The City of Tucson added a new two-stage crossing on Camino del Cerro to help Urban Loop users get across the road.

According to Tom Thivener, the city’s bike and pedestrian program manager, the crossing cost about $15,000 to design and install. The money is from the RTA.

Here’s what it looks like from a motorist’s perspective:

Motorists see a sign warning them about the crossing.
Here's the crossing heading west on Camino del Cerro.

Here is what the crossing looks like for cyclists:

The path north of Camino de Cerro is directly across from the opening of the crossing.
Once a cyclist or pedestrian crosses one lane of traffic they move down the center of the refuge to connect to the exit where they will cross the second lane.


10 thoughts on “New two-stage crossing for Urban Loop users”
  1. When was this installed? I went through this yesterday (twice) and thought “wow, that’s cool”.  It was my first time riding on that path and the crossing was a pleasant surprise.

  2. I was not as thrilled with this. Southbound, it directs you on the bridge sidewalk, which feels like it’s about two feet wide. Two-way bike traffic is definitely out of the question.
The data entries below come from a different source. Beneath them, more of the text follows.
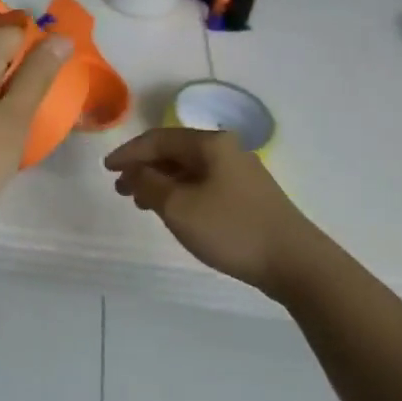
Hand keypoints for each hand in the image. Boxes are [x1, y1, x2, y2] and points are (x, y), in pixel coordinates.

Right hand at [104, 128, 331, 298]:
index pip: (159, 139)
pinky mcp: (248, 195)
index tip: (106, 169)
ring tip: (140, 202)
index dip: (130, 152)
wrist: (294, 261)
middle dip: (144, 167)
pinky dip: (181, 192)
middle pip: (175, 151)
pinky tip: (173, 211)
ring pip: (190, 170)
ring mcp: (240, 172)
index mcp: (210, 144)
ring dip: (161, 182)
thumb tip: (135, 170)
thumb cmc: (231, 229)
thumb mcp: (179, 207)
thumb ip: (149, 184)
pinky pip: (204, 184)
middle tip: (121, 188)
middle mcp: (226, 150)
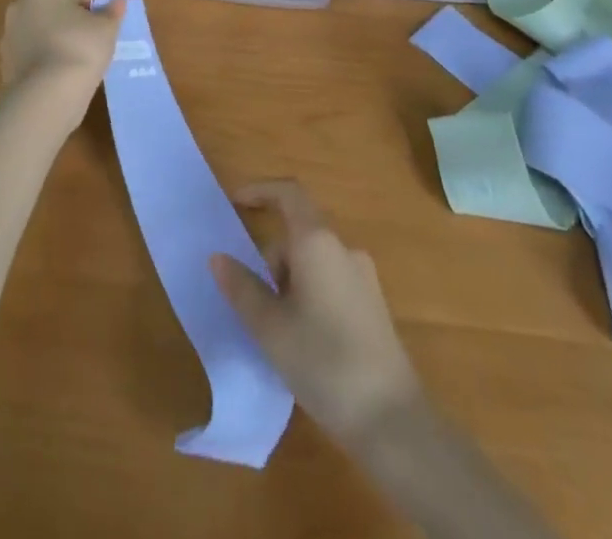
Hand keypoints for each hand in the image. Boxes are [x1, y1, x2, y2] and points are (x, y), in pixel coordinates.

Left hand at [0, 0, 124, 116]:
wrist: (47, 94)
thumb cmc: (80, 47)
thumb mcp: (107, 28)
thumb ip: (112, 13)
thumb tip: (118, 3)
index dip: (97, 10)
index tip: (105, 29)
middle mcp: (20, 4)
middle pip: (58, 10)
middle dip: (74, 23)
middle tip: (94, 43)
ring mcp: (9, 35)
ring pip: (44, 33)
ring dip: (59, 42)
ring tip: (79, 62)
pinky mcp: (6, 63)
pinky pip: (34, 56)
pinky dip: (47, 62)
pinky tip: (62, 76)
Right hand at [211, 180, 423, 447]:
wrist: (392, 420)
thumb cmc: (323, 362)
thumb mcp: (270, 328)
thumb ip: (242, 288)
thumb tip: (218, 257)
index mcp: (317, 242)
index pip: (288, 193)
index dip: (260, 191)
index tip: (235, 203)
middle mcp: (343, 248)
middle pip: (298, 232)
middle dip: (271, 259)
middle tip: (254, 305)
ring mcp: (363, 275)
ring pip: (314, 260)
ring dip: (289, 281)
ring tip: (278, 333)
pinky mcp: (372, 304)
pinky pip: (330, 280)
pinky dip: (309, 294)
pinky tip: (305, 341)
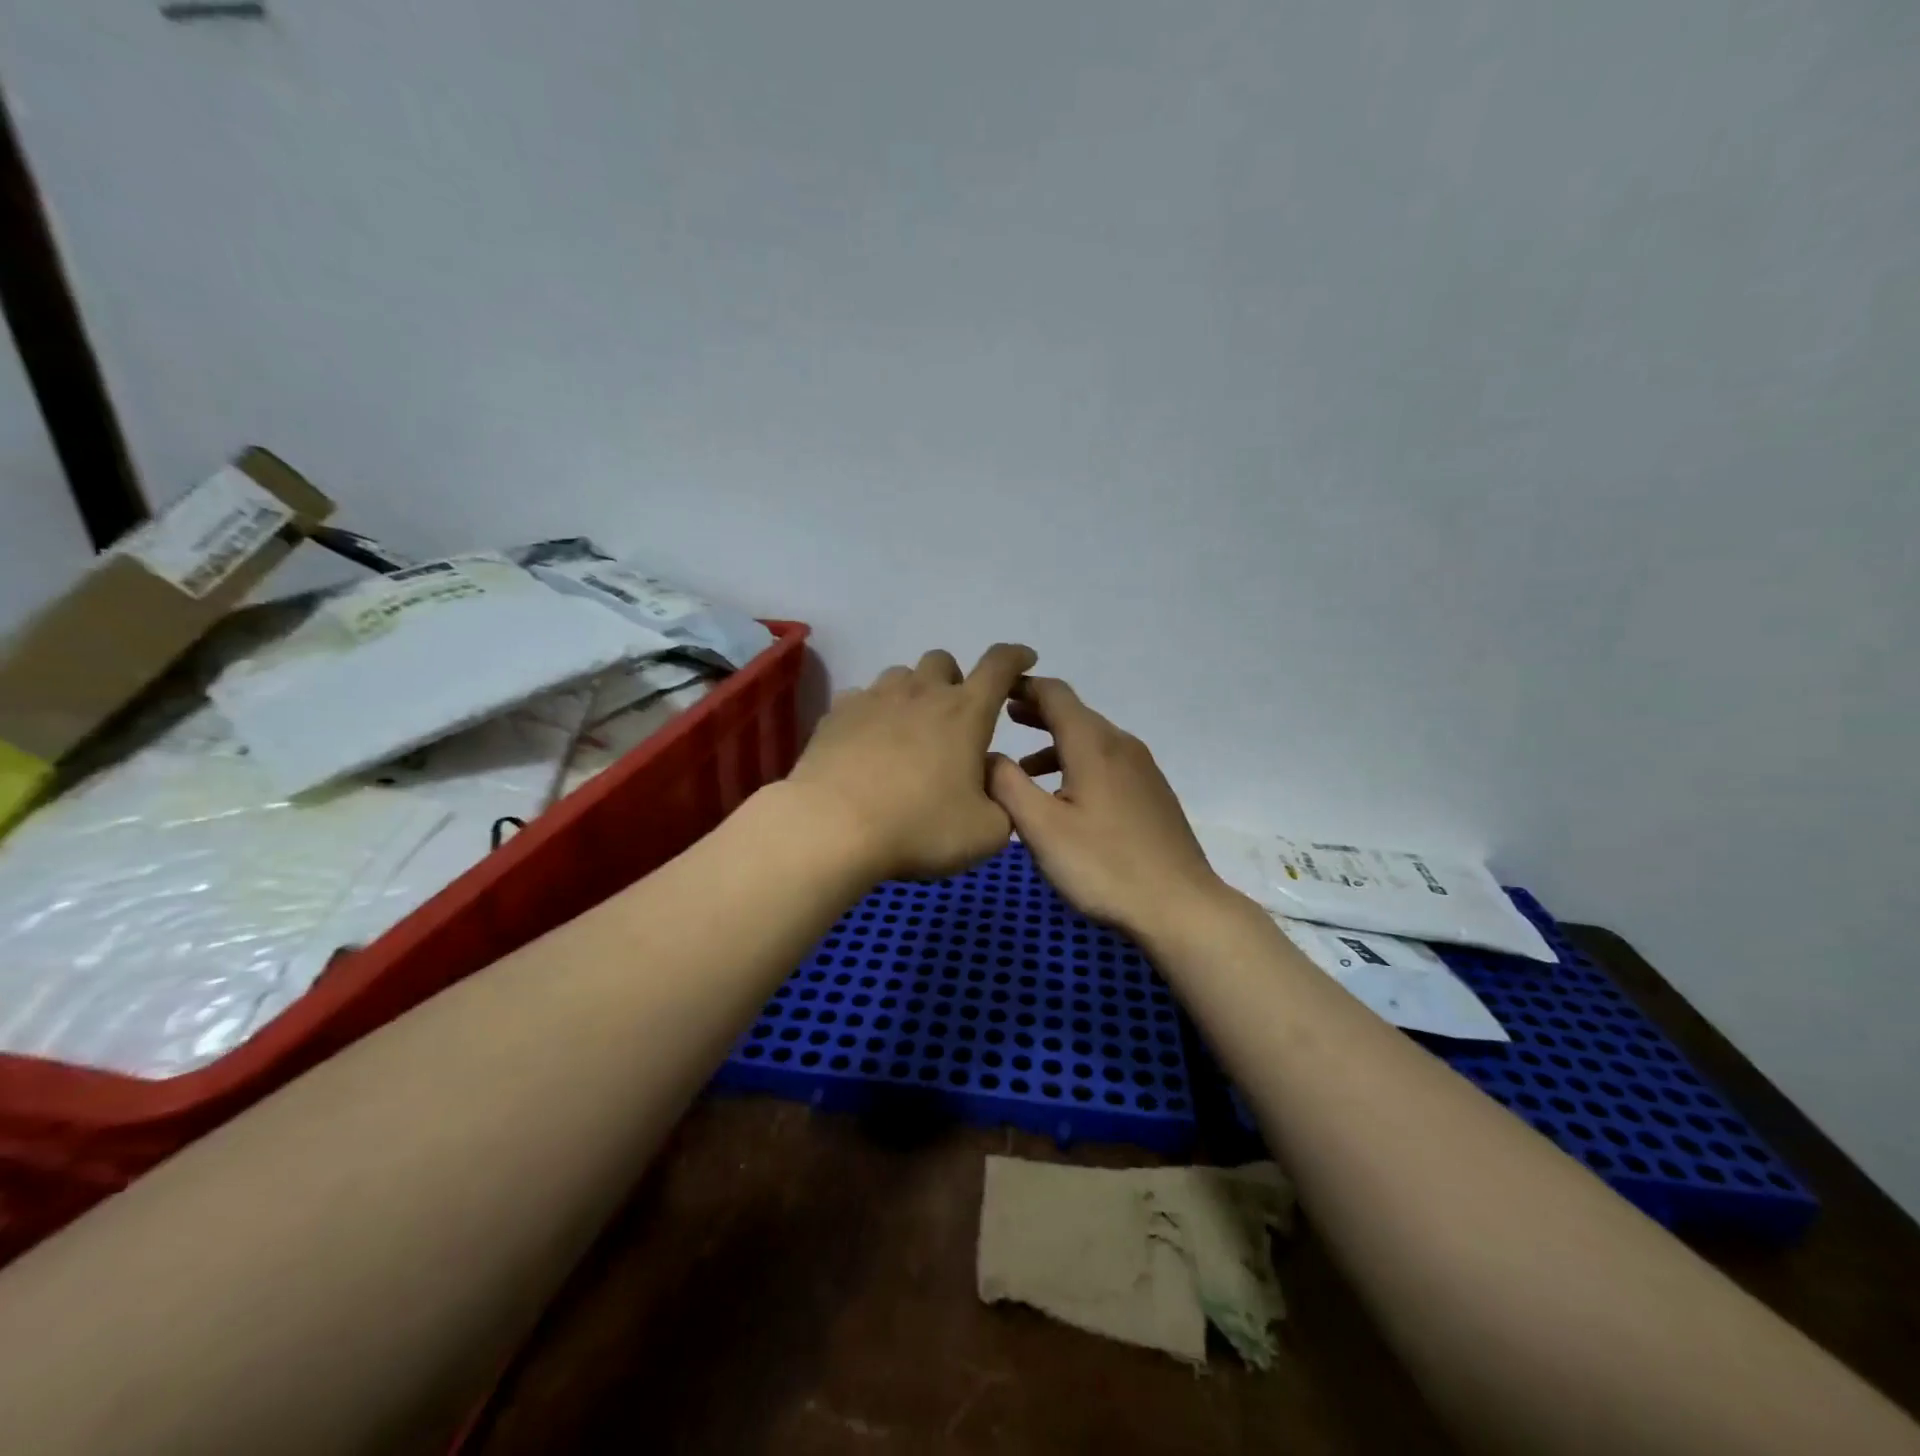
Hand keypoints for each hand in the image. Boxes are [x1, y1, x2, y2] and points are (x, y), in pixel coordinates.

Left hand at [787, 644, 1037, 880]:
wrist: (832, 829)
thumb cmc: (919, 828)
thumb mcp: (986, 832)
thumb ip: (1003, 800)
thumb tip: (989, 776)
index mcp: (965, 712)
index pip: (1000, 665)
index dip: (1016, 657)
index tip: (1024, 659)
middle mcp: (921, 693)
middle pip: (942, 661)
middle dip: (954, 680)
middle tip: (954, 718)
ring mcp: (874, 699)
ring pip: (900, 675)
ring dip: (912, 693)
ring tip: (909, 730)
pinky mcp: (836, 714)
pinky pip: (861, 698)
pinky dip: (872, 712)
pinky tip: (868, 742)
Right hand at [987, 678, 1232, 938]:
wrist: (1180, 906)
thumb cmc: (1103, 865)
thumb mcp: (1041, 827)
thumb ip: (1007, 785)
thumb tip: (986, 754)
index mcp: (1093, 744)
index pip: (1055, 694)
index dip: (1023, 686)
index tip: (995, 690)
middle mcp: (1121, 746)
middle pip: (1075, 715)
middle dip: (1038, 714)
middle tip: (1004, 719)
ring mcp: (1142, 770)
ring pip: (1092, 741)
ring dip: (1055, 745)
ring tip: (1023, 769)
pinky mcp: (1152, 794)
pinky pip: (1107, 763)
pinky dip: (1077, 765)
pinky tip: (1065, 799)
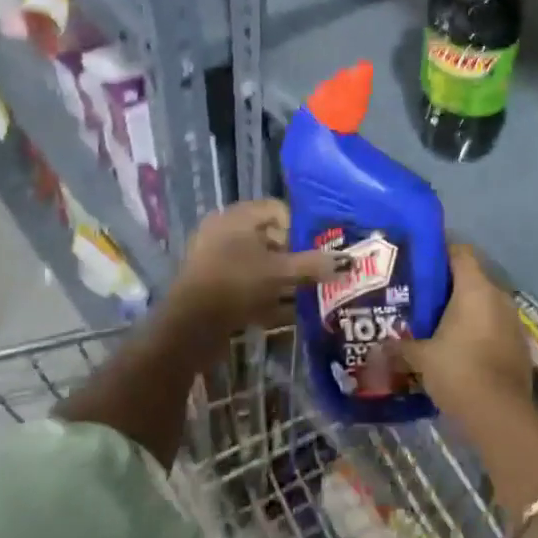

I’ll be using the road next time, once I wait for the westbound cars to clear the new obstacle.

  3. The concept (bike refuge/bike island) is good and sensible,  but why not use Jersey barriers (aka K-Rail)?

  4. The concept (bike refuge/bike island) is good and sensible,  but why not use Jersey barriers (aka K-Rail)?

  5. This crossing is not unlike a lot of the river path system.  It’s semi high context.  The first time you go through it you have to go slowly and figure it all out.  I rode it Sunday late afternoon.  It’s a lot better than the first time I came through.  I got lost and headed north on the west bank for a mile before I figured it out and just headed toward I-10 and found the real path.  The sea of yellow on the bridge makes it a lot more obvious  I accept that the bridge crossing is a compromise and not a terrible one.  I like it even if it isn’t the end all be all of trans bank, trans roadway bicycle path transitions.  

  6. Question: south side of Camino Del Cerro, the approach is pretty steep.  Does the slope meet ADA guidelines?  Imagine trying to look east for traffic at the eye level of a wheel chair user on an incline.  

  7. I was mystified the first time I encountered this palisade of plastic markers.  It was dark and the thing hadn’t been there the last time I rode thru there a week before.  Once I figured it out, I think it’s OK.  I agree w/ Red Star that it could be a better physical barrier against cars, but it’s alright as it is.  They may make it more substantial later or maybe they’ll run the path along the river and route it under the bridge like most of the other river path street crossings.
    As for the bridge, I’ve ridden my trike on the south sidewalk on the bridge a half dozen times now and I haven’t had any problems w/ the width.  My mirrors need 39″ clearance and I felt like I had plenty of room.  Dan is right, simultaneous, two-way traffic is not an option.  I’d love to have a dedicated cycle/ped bridge across the river but this is fine for now.
    Over all, I’m lovin the new connector section and plan on riding it again tonight.  Mile and miles of virtually non-car riding!

  8. You know…  Because they need to make it break away easily so inattentive drivers won’t get hurt or their cars damaged as they plow through it at speed.  🙂

  9. There seems to be no restrictions, so why did they create the jog in the crossing?
    The access path on the south side could have been located directly across from the continuation of the path northward creating a direct crossing.
    Then, it would be a candidate for a HAWK. If unaffordable now, maybe in the future. This skeletal PELICAN seems unnecessarily awkward.